Breakthrough victory: v. Roger Federer, Monte Carlo 2005








What went wrong: A prodigy in every sense of the word, Gasquet’s development was more precocious than any of his contemporaries. The artistic style of tennis he employs translates well onto any surface, largely betraying his mediocre 173-112 record after 7 years on tour. I thought he had asserted himself as a consistently brilliant player in the summer of 2007, when he overcame a 2-set deficit against Roddick in route to a career-best semifinal showing at Wimbledon. However, the very next year he choked away a 2-set lead against Andy Murray at the very same tournament, which was quite a feat as Murray was not particularly known for his mental toughness at that point. I find that both his serve and forehand motions are not as efficient as his terrific backhand, which reduces his power and consistency, especially under pressure, on both strokes. Still, Gasquet’s terrific movement and all-court feel should get him a couple of Grand Slams, either on grass or on clay.

Marcos Baghdatis

Ranking (as of 4/9/09): 96

Career high: 8 (August 06)

Breakthrough victory: v. Andy Roddick, Australian Open 2006








What went wrong: I first took notice of Baghdatis’ smooth baseline game at Flushing Meadows in 2004, when he pushed Roger Federer to 4 sets in a year where the Swiss completely annihilated Hewitt 6-0 7-6 6-0 in the final. I loved his enthusiasm for the game as well as his ability to take the ball early off of both wings. Unfortunately, I just don’t think he has the tools to make it at the very top of tennis the way things stand. Great movement, the common denominator for every top-10 player at the moment, is not part of Baghdatis’ repertoire. He cannot out-hit Nadal or Murray from the baseline nor match Federer and Djokovic’s all-court variety. He’s had some injury problems, but best case scenario, he could reach a couple of Slam semis and win a handful of Masters on hard court.

Tomas Berdych

Ranking (as of 4/8/09): 25

Career high: 9 (August 07)

Breakthrough victory: v.
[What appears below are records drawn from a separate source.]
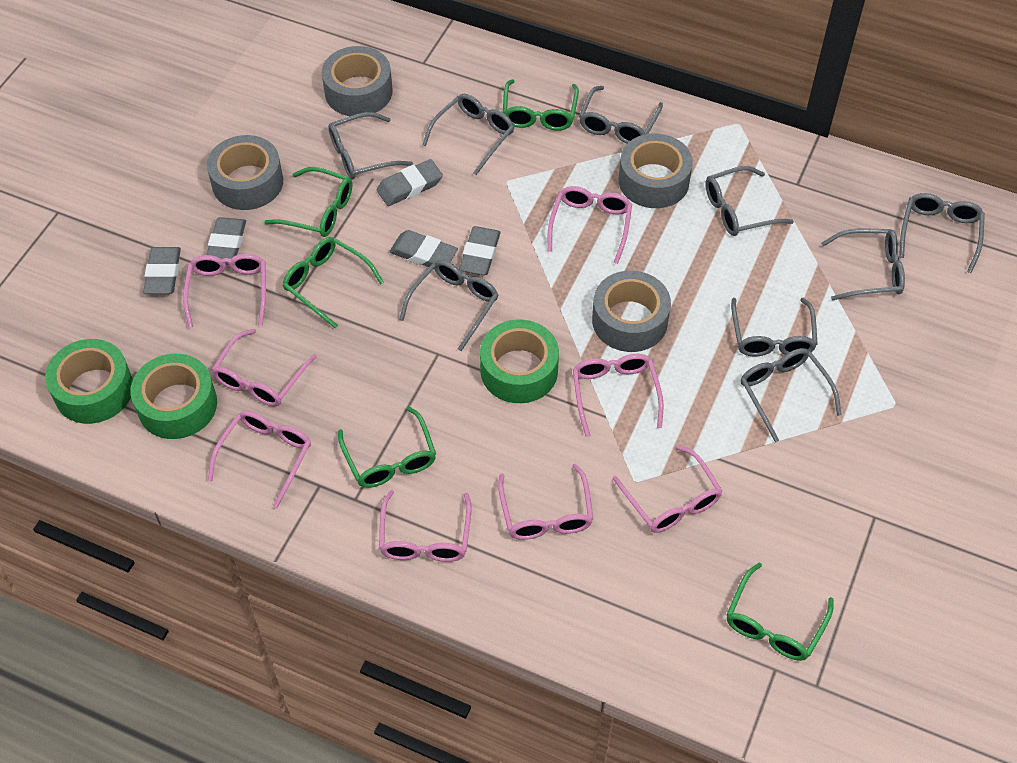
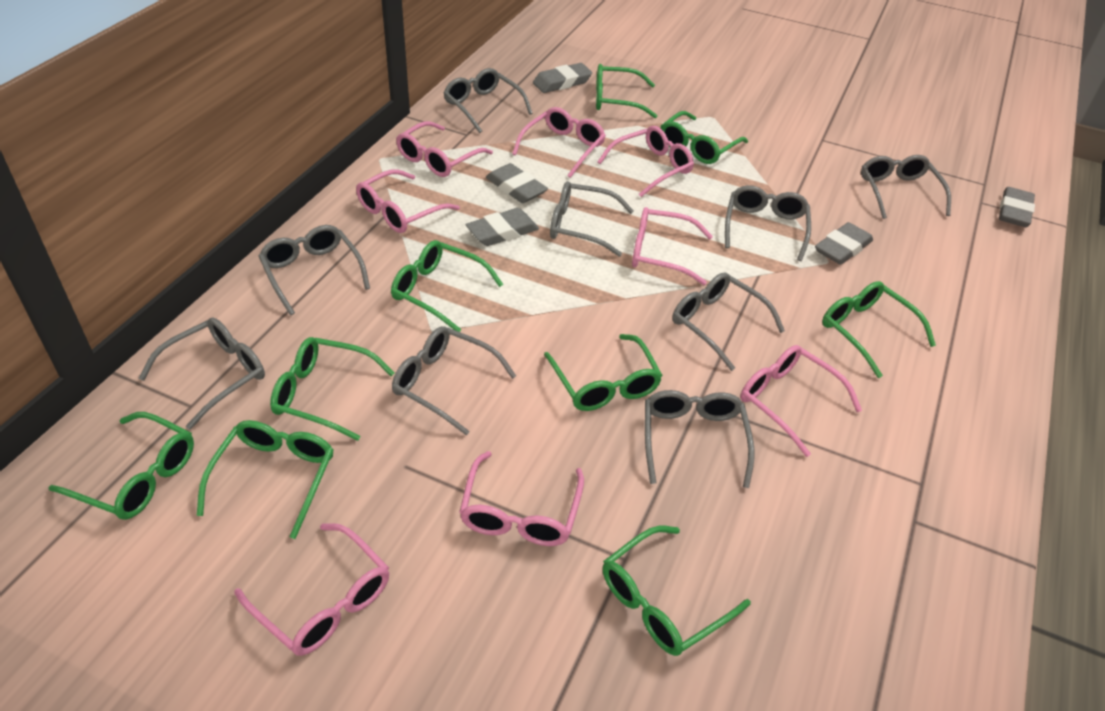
green glasses: [264,167,352,237] [283,237,384,328] [338,406,436,488] [503,79,579,131] [726,562,834,661] = 5 -> [48,412,194,520] [197,420,334,539] [270,337,395,441] [391,240,503,332] [544,334,663,411] [596,64,657,118] [603,526,751,656] [661,111,748,164] [822,281,936,378] = 9
green tape: [45,339,133,424] [130,354,217,439] [480,319,559,403] = 3 -> none = 0
grey tape: [207,135,283,210] [322,46,393,116] [592,271,671,352] [619,133,693,208] = 4 -> none = 0

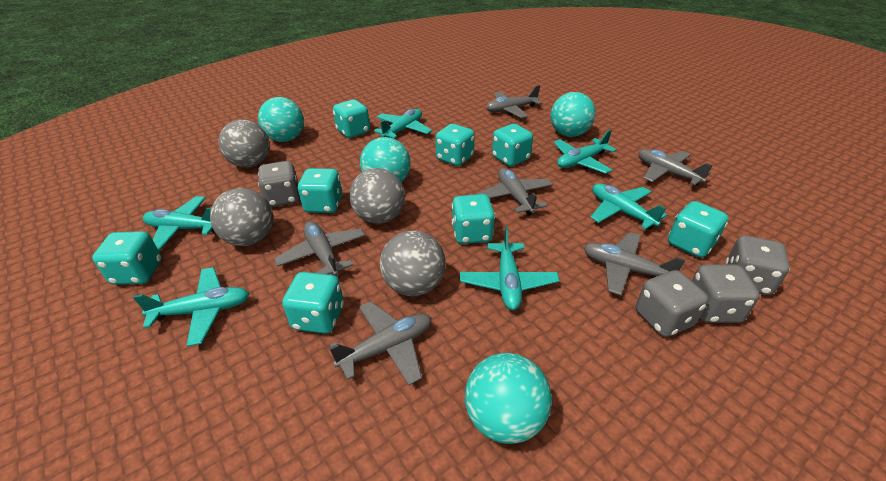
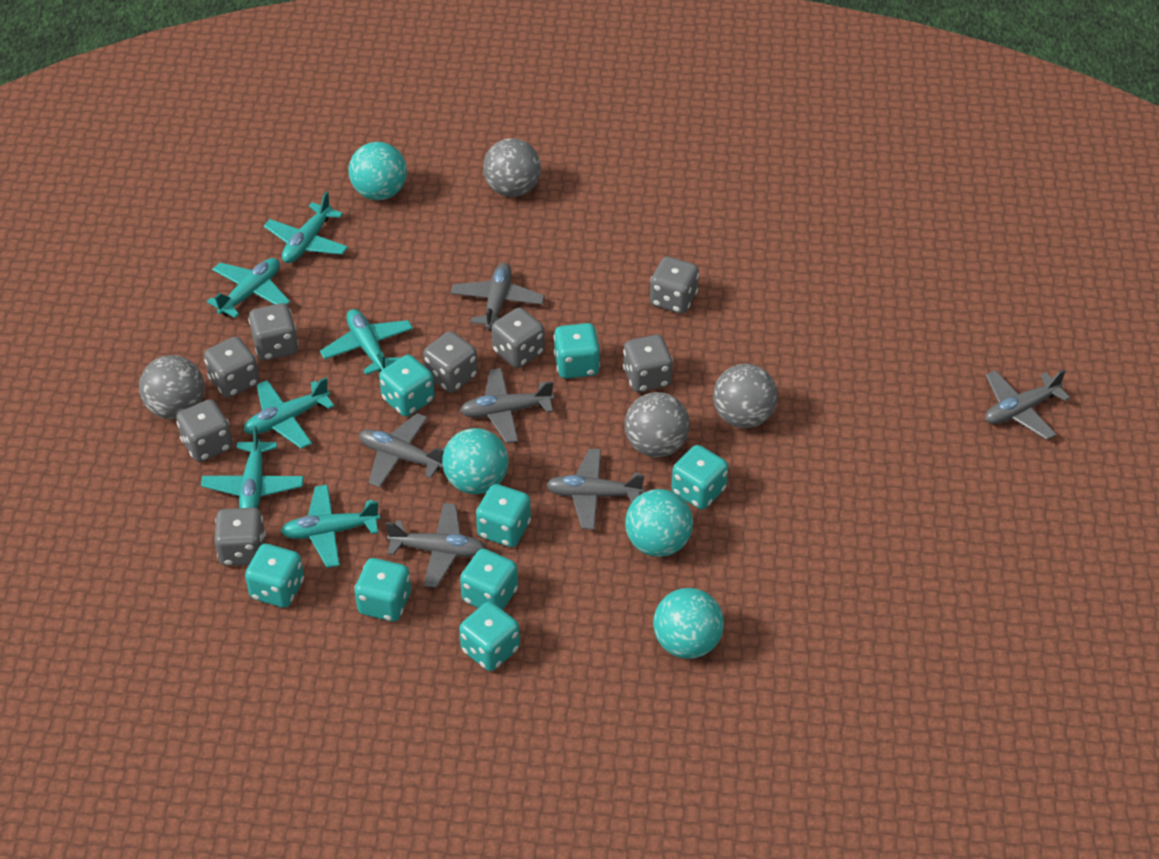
grey dice: [258,161,300,207] [636,270,709,337] [692,264,760,323] [725,235,790,295] = 4 -> [176,399,233,462] [204,337,259,398] [214,508,266,566] [248,303,299,360] [423,331,478,393] [492,307,545,368] [623,335,673,392] [650,257,699,314] = 8

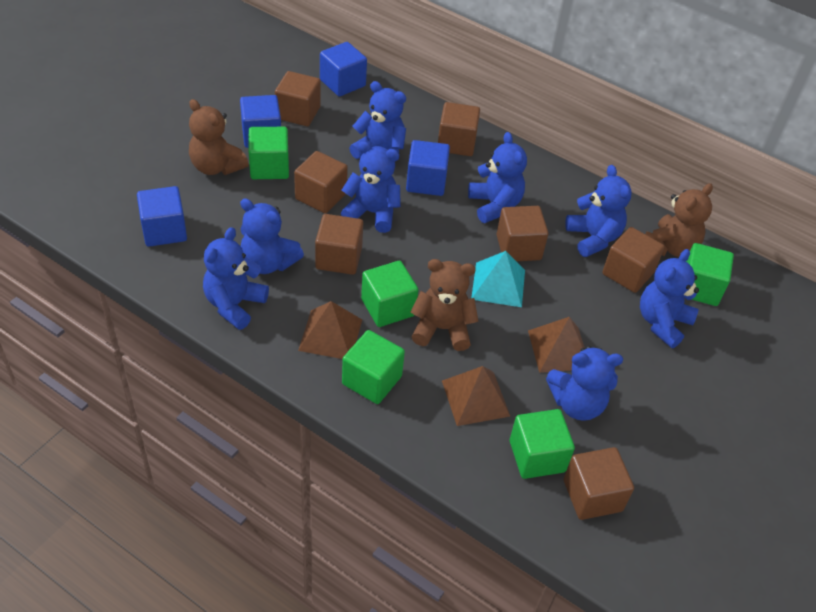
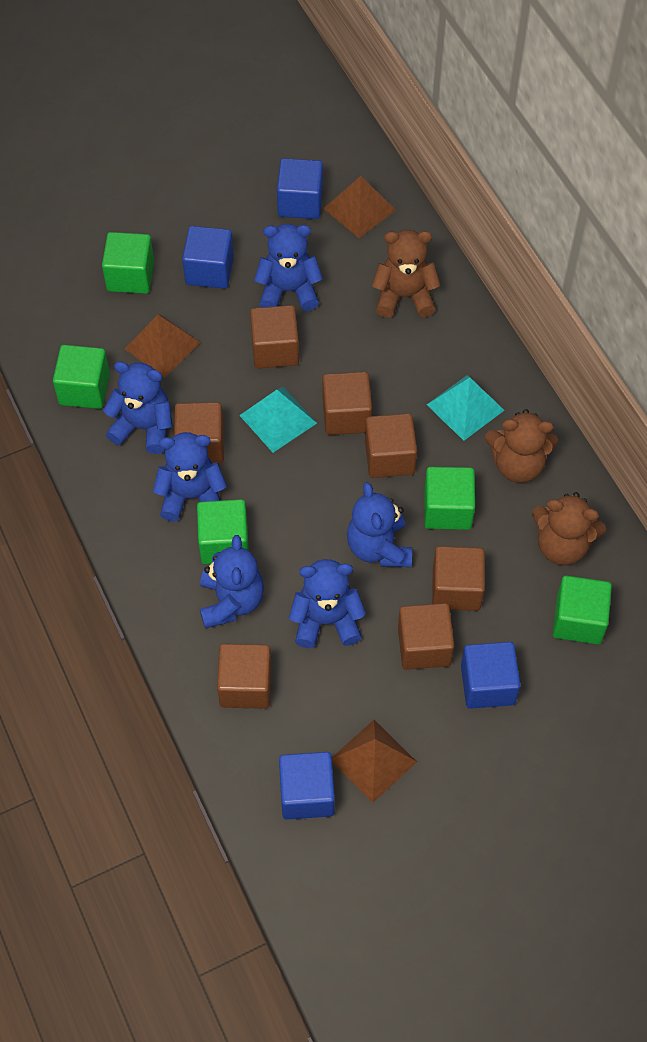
blue teddy bear: [203,227,269,330] [240,198,304,274] [341,141,401,233] [349,81,406,159] [468,132,527,223] [546,346,623,421] [565,165,631,257] [640,249,699,348] = 8 -> [103,361,173,454] [153,432,227,522] [200,535,264,628] [254,224,323,311] [289,559,366,648] [347,482,412,567] = 6
turquoise pyramid: [471,251,525,307] = 1 -> [239,387,317,453] [427,375,505,441] = 2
Roger Federer, Athens Olympic 2004








What went wrong: I was walking along the side courts at the Roger’s Cup in Montreal in 2005, and witnessed the tall Czech step up and blast down the hardest flat forehand I have ever seen in my entire life. However, like a Yugo, Berdych’s game can be firing on all cylinders one minute, and pouring smoke upside down in a ditch the next – as it was the case in Australia earlier this year when he squandered a 2 set lead against Federer. It’s a shame, because at one point he seemed to have Nadal’s number on hard courts. If he can string along enough victories and keep his wits about him, I can seen him having a few good runs at the US Open and at the indoor Masters.

Mario Ancic

Ranking (as of 4/8/09): 33

Career high: 7 (July 2006)

Breakthrough victory: v. Tim Henman, Wimbledon 2004








What went wrong: Like his compatriot Goran Ivanisevic, Ancic has all the tools to be a great player on faster surfaces. However, the opportunities to showcase his attacking game on something quick seem nowadays few and far between. Last year he was a dismal 1-8 against Top-10 players and his recurring health problems are not helping his cause. For now, his compatriot Marin Cilic has shown more upsides in his game. Along with a solid supporting cast of Karlovic and Ljubicic, this should be enough to bring a few Davis Cups to their home country of Croatia. As for Ancic’s single prospects, only time will tell, but I am not entirely optimistic.